» SOURCE DOCUMENT
■ ■ ■

My kids school district is equivalent to Highlands Ranch or Cherry Hills and they gave out free lunch and breakfast to every single child in school year 2020/2021.  
 

97% of those kids probably had zero need for it and those dollars could have went to something else.  I’m guessing this is the kind of waste that JJ is talking about. 

Actually that is not what I was getting at. But yes, it would seem to be a waste of education dollars to feed kids who would have no troubles eating properly.

 

What bothers me is the disparity between the haves and have nots. It doesn’t seem fair to expect a poor district to spend more per capita on food and then also bust their chops over the education services they provide. AFAIK, in Colorado, the state pays each district a set amount per student and then the district is supposed to educate the kids. Now if district A has 60% of kids on free lunches and district B only has 10% on free lunches, guess which district is able to provide a better education.

■ ■ ■

» DATA SECTION
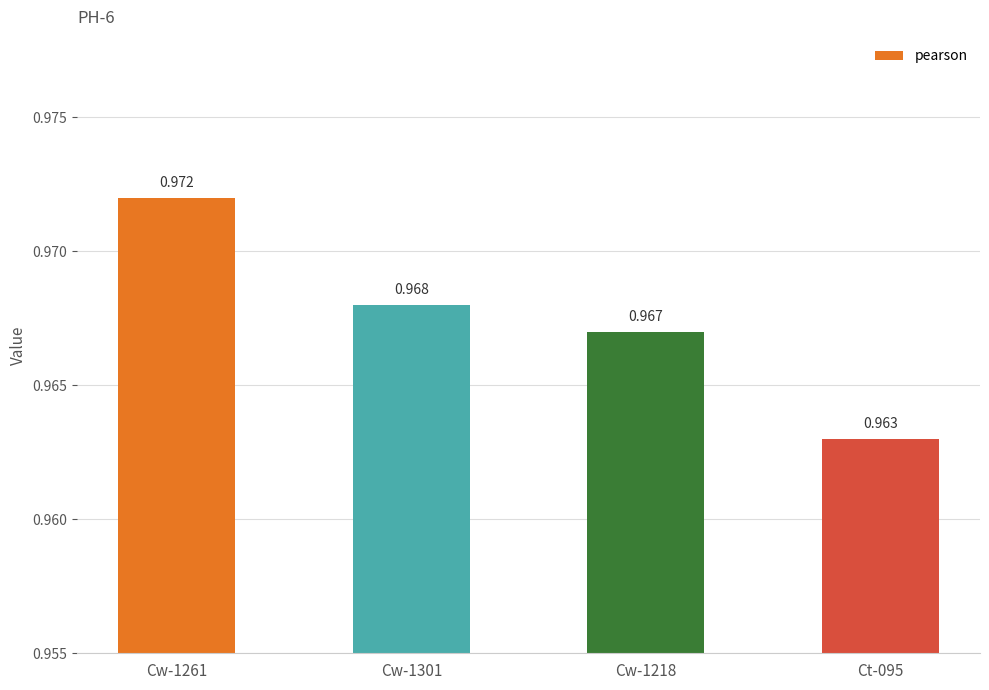

What is the sum of all values?

3.9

■ ■ ■

» WORK ORDER A
Output the passage from the school lunch discussion starting at "97% of those" and ending at "a better education.".
» WORK ORDER B
In the school lunch discussion, during which school year did the district give free lunch and breakfast to every child?
» WORK ORDER C
List every percentage figure mentioned in the school lunch discussion.

» YOUR SOLUTION A
97% of those kids probably had zero need for it and those dollars could have went to something else.  I’m guessing this is the kind of waste that JJ is talking about. 

Actually that is not what I was getting at. But yes, it would seem to be a waste of education dollars to feed kids who would have no troubles eating properly.

 

What bothers me is the disparity between the haves and have nots. It doesn’t seem fair to expect a poor district to spend more per capita on food and then also bust their chops over the education services they provide. AFAIK, in Colorado, the state pays each district a set amount per student and then the district is supposed to educate the kids. Now if district A has 60% of kids on free lunches and district B only has 10% on free lunches, guess which district is able to provide a better education.

» YOUR SOLUTION B
2020/2021

» YOUR SOLUTION C
97%, 60%, 10%